Work task:
Update the lines of the records from the one containing "vezérigazgatója. „A zöld" through the one containing "látja, hogy kevés", inclusive, by replacing "kutatás" with "felmérés" and keeping everything else the same. Give back only those lines.

____ Data listing

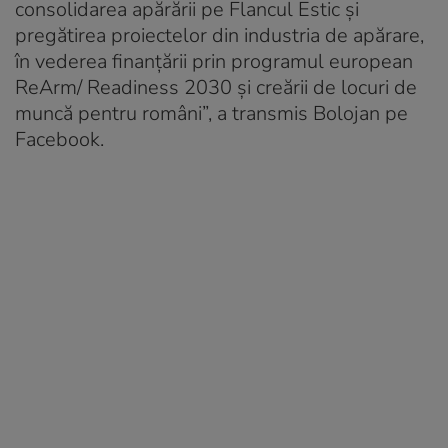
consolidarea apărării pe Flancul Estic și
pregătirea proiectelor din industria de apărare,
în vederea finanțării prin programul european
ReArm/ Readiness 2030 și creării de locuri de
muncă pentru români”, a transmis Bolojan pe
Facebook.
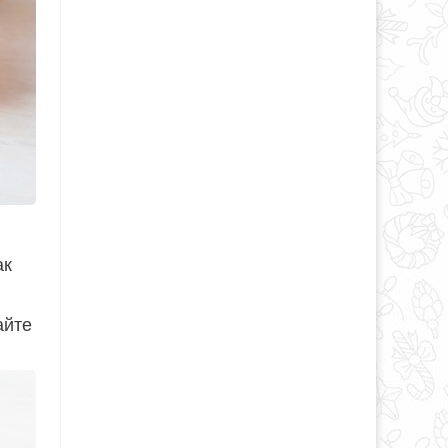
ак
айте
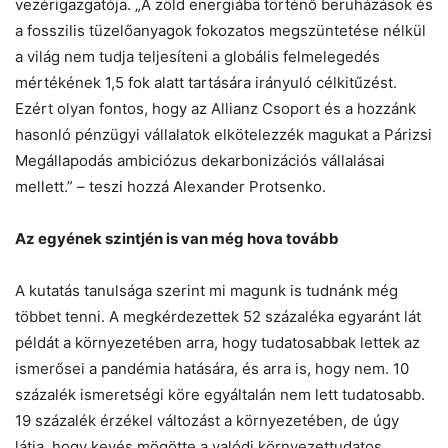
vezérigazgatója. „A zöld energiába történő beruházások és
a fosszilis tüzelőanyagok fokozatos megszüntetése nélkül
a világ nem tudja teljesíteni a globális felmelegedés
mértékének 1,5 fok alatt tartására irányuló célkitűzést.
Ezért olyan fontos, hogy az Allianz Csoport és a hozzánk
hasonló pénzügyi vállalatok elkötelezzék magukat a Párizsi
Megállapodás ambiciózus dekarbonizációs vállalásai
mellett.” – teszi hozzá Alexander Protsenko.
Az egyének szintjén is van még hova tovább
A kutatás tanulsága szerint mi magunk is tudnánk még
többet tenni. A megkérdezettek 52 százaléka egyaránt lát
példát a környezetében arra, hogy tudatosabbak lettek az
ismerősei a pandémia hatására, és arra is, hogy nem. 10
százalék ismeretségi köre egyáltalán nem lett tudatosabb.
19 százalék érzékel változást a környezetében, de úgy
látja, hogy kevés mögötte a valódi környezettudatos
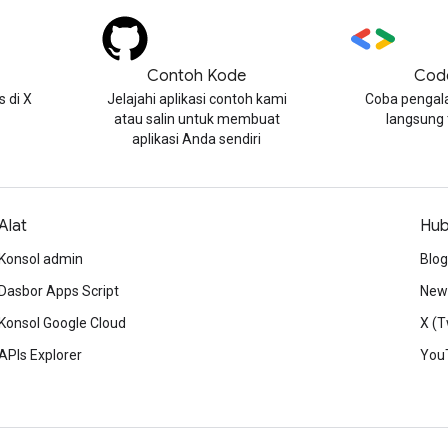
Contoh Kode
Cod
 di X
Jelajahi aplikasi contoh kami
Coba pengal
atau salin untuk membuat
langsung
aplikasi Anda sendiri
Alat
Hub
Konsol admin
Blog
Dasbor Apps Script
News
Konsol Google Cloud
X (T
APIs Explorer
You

________

Solution:
vezérigazgatója. „A zöld energiába történő beruházások és
a fosszilis tüzelőanyagok fokozatos megszüntetése nélkül
a világ nem tudja teljesíteni a globális felmelegedés
mértékének 1,5 fok alatt tartására irányuló célkitűzést.
Ezért olyan fontos, hogy az Allianz Csoport és a hozzánk
hasonló pénzügyi vállalatok elkötelezzék magukat a Párizsi
Megállapodás ambiciózus dekarbonizációs vállalásai
mellett.” – teszi hozzá Alexander Protsenko.
Az egyének szintjén is van még hova tovább
A felmérés tanulsága szerint mi magunk is tudnánk még
többet tenni. A megkérdezettek 52 százaléka egyaránt lát
példát a környezetében arra, hogy tudatosabbak lettek az
ismerősei a pandémia hatására, és arra is, hogy nem. 10
százalék ismeretségi köre egyáltalán nem lett tudatosabb.
19 százalék érzékel változást a környezetében, de úgy
látja, hogy kevés mögötte a valódi környezettudatos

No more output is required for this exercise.